Proactive abuse mitigation at the point of registration can be a transformative tool but does not replace current reactive mechanisms.

Halvorsen continues: “The necessity to gather and scrutinize reports from trusted notifiers remains paramount. iQ dedicates substantial resources to meticulously curate these feeds, with a focus on ensuring high-quality information over sheer volume. To further refine this procedure and elevate its effectiveness, iQ is actively incorporating Artificial Intelligence, Computer Vision, and Machine Learning technologies to advance the process.”

Machine learning and AI are changing the way Halvorsen thinks about mitigating DNS Abuse. For instance: “We are currently experimenting with the utilization of Large Language Models (LLMs), inclusive of generative pre-trained transformers (GPT), for the assessment of evidence associated with abuse reports. These sophisticated models excel at evaluating and deciphering complex non-conforming data, such as the analysis of web content and email correspondence.
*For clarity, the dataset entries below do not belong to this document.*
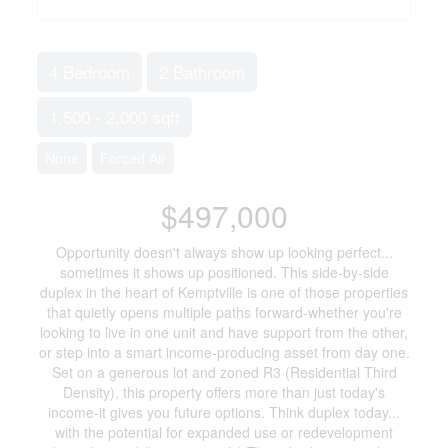
4 Bedroom
2 Bathroom
1,500 - 2,000 sqft
None
Forced Air
$497,000
Opportunity doesn't always show up looking perfect...
sometimes it shows up positioned. This side-by-side
duplex in the heart of Kemptville is one of those properties
that quietly opens multiple paths forward-whether you're
looking to live in one unit and have support from the other,
or step into a smart income-producing asset from day one.
Set on a generous lot and zoned R3 (Residential Third
Density), this property offers more than just today's
income-it gives you future options. Think duplex today...
with the potential for expanded use or redevelopment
“Every abuse report amassed by the iQ Abuse Feed repository is subjected to rigorous evidence collection. This process encompasses a comprehensive examination of the domain, including its history, present state, DNS records, WHOIS data, website content, registry, and registrar, among other factors. All these data points serve as inputs for our Machine Learning (ML) models, which are exceptionally proficient in discerning patterns that may elude human detection.

“I am excited about the potential of the synergistic application of Artificial Intelligence (AI), Computer Vision, and ML to improve the capacity to enhance evidence and improve the automation and efficiency of the abuse mitigation processing.”

Halvorsen strongly believes that AI will profoundly reshape our world, including the domain and Internet sectors. He explains: “AI will equip us with innovative tools and strategies to combat abuse in ways previously unimaginable. However, it's inevitable that these technological advancements will also attract nefarious actors seeking to exploit this technology for malevolent purposes.

“For instance, the detection of spam email and phishing attempts will become considerably more challenging due to the significant enhancements in content quality. These advancements will not only improve grammar and writing style, but also enable personalized messaging, making each email appear tailor-made for the recipient.

“Moreover, bad actors might leverage automated language models akin to Auto-GPT for devious ends. They could potentially automate sign-ups using fraudulent credit cards, spawning tens of thousands of websites teeming with custom-made content, rapidly and inexpensively. Companies lagging behind in leveraging AI to tackle these evolving fraudulent activities will find themselves at a severe disadvantage.

“Furthermore, AI is set to revolutionize our interaction with software. Typing or voice-based dialogue with software will become the new norm. While the likes of Siri and Alexa have been initial forays into this realm, the evolution of AI promises a more efficient realization of this concept, enabling the completion of intricate, multi-step tasks. This development will inform the design of application user interfaces, with apps and services becoming more conversational. Users will express their desired outcome, rather than navigating complex menus or memorizing keyboard shortcuts.”

While the full picture of how we can use AI and LLMs to combat online harms and DNS Abuse continues to unfold, it is clear that consistently moving the technology into a place that is ethically sound is key to maintaining the Internet we want.

Kelly Hardy is an Internet infrastructure consultant and SVP of Strategy and Development at IQ Global. Kelly has spent the last decade focusing on development, policy and abuse issues including how unchecked user content abuse can impact an entire namespace. A 16 year veteran of the domain industry, Kelly has worked with ccTLDs, registrars, data companies, back-end registry providers, and new TLDs.